Clause 8 is an extraordinary clause. It would confer power on the Minister to require the committee to include a specified provision if the Minister thinks it is “expedient” to do so, and if the committee were to be so required, it would have a legal duty to comply. “Expedient” is the broadest possible word to define the scope of such a power. If Clause 8 is enacted as drafted, the requirement for the concurrence of the Lord Chief Justice under Clauses 2 and 3, which we all agree is necessary, would be rendered pointless. The Minister could simply override the views of the Lord Chief Justice in relation to any relevant matter under Clauses 2 and 3. I know that the noble and learned Lord, Lord Keen, does not share that view, and I look forward to him explaining why there is a limitation on what appears to be, and indeed is, the broadest possible drafting in the language of Clause 8. It contains no express limitation, and it seems very difficult to argue that there is an implied limitation that would prevent the Minister rendering pointless what is in Clauses 2 and 3 when the very purpose of Clause 8 is to give the broadest possible discretion to the Minister to give directions to the committee with which it must comply. Since the Minister has rightly accepted that, in the context of provisions about access to justice—which is what we are talking about—it is necessary for the provisions to require the concurrence of both the Minister and the Lord Chief Justice, there can nevertheless be no justification for conferring on the Minister by Clause 8 a power to override the views of the Lord Chief Justice on these important matters.
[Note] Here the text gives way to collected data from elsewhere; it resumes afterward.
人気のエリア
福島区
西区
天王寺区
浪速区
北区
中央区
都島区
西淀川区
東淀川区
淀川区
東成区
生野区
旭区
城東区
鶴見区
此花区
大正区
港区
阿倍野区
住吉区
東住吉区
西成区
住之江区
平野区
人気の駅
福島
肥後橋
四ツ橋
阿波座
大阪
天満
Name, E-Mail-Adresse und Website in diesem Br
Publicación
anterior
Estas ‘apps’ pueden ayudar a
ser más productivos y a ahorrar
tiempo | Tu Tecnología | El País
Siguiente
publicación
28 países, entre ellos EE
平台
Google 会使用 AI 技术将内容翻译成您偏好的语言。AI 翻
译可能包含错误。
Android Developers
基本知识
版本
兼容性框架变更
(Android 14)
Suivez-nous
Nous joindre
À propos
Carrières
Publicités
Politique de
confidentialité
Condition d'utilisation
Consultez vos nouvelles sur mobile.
Clause 9 confers, as the noble and learned Lord, Lord Judge, said, a broad Henry VIII power on the Lord Chancellor to amend, repeal and revoke other legislative provisions whenever the Lord Chancellor considers it “necessary or desirable” in consequence of the Online Procedure Rules or to facilitate the making of Online Procedure Rules. Again, these are exceptionally broad powers, touching centrally on access to justice. For the same reasons that require the concurrence of the Lord Chief Justice for the exercise of powers under Clauses 2 and 3, it is necessary to require the concurrence of the Lord Chief Justice for the exercise of powers under Clause 9.
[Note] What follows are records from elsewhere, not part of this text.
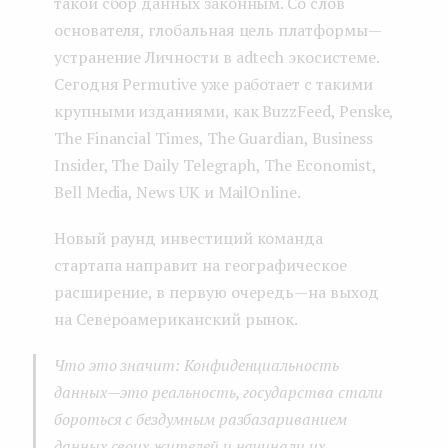
такой сбор данных законным. Со слов
основателя, глобальная цель платформы —
устранение Личности в adtech экосистеме.
Сегодня Permutive уже работает с такими
крупными изданиями, как BuzzFeed, Penske,
The Financial Times, The Guardian, Business
Insider, The Daily Telegraph, The Economist,
Bell Media, News UK и MailOnline.
Новый раунд инвестиций команда
стартапа направит на географическое
расширение, в первую очередь — на выход
на Североамериканский рынок.
Что это значит: Конфиденциальность
данных — это реальность, государства стали
бороться с бездумным разбазариванием
данных своих жителей и начинали их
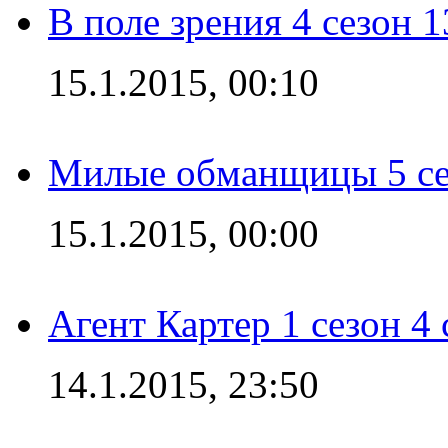
В поле зрения 4 сезон 1
15.1.2015, 00:10
Милые обманщицы 5 се
15.1.2015, 00:00
Агент Картер 1 сезон 4 
14.1.2015, 23:50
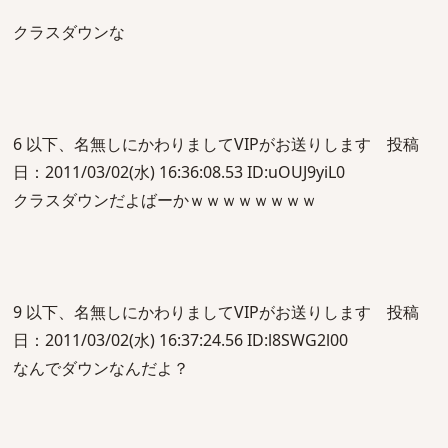
クラスダウンな
6 以下、名無しにかわりましてVIPがお送りします 投稿
日：2011/03/02(水) 16:36:08.53 ID:uOUJ9yiL0
クラスダウンだよばーかｗｗｗｗｗｗｗｗ
9 以下、名無しにかわりましてVIPがお送りします 投稿
日：2011/03/02(水) 16:37:24.56 ID:l8SWG2l00
なんでダウンなんだよ？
My Lords, I understand the difficulty raised in our earlier debate by the noble and learned Lord, Lord Mackay: that other committees work on a different basis. However, all those committees were created before the constitutional change. What is more, the committee we are envisaging in the Bill will actually have power to decide how the other committees will operate—at any rate, in relation to the digital world. That makes it different, but the fact is that we have had a change to the constitution and the Bill should recognise it.
I have looked at Clause 8 and I would love a debate with the noble and learned Lord, Lord Keen, about what,
“achieve a purpose specified in the notice”,
might mean, and about the provision that the committee must do what is,
“necessary to achieve the specified purpose”.
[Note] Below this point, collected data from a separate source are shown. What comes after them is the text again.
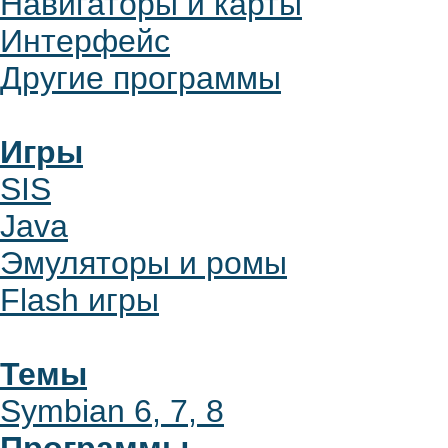
Навигаторы и карты
Интерфейс
Другие программы
Игры
SIS
Java
Эмуляторы и ромы
Flash игры
Темы
Symbian 6, 7, 8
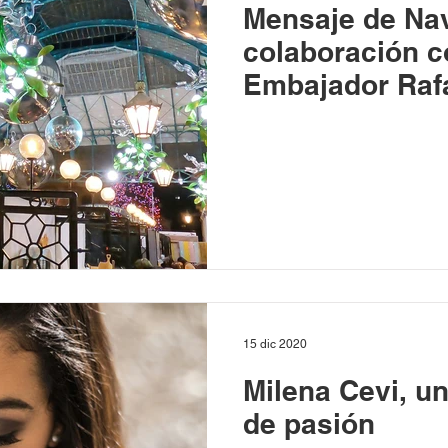
Mensaje de Na
colaboración c
Embajador Rafa
15 dic 2020
Milena Cevi, u
de pasión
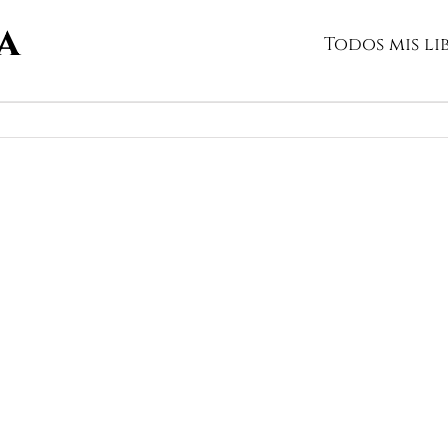
Todos mis li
It would be a wonderful debate. The difference between us is that he says that means the same thing as what it says in Clause 2. However, that is not what it says in Clause 2. Clause 2 relates to “specified kinds”, which is a completely different consideration. What in the end we have here is the ability under Clauses 8 and 9, taken together, of the Executive to decide how litigation shall be conducted. That is what is objectionable about it and I seek the views of the House.
I am afraid I must ask for the opinion of the House on this amendment as well.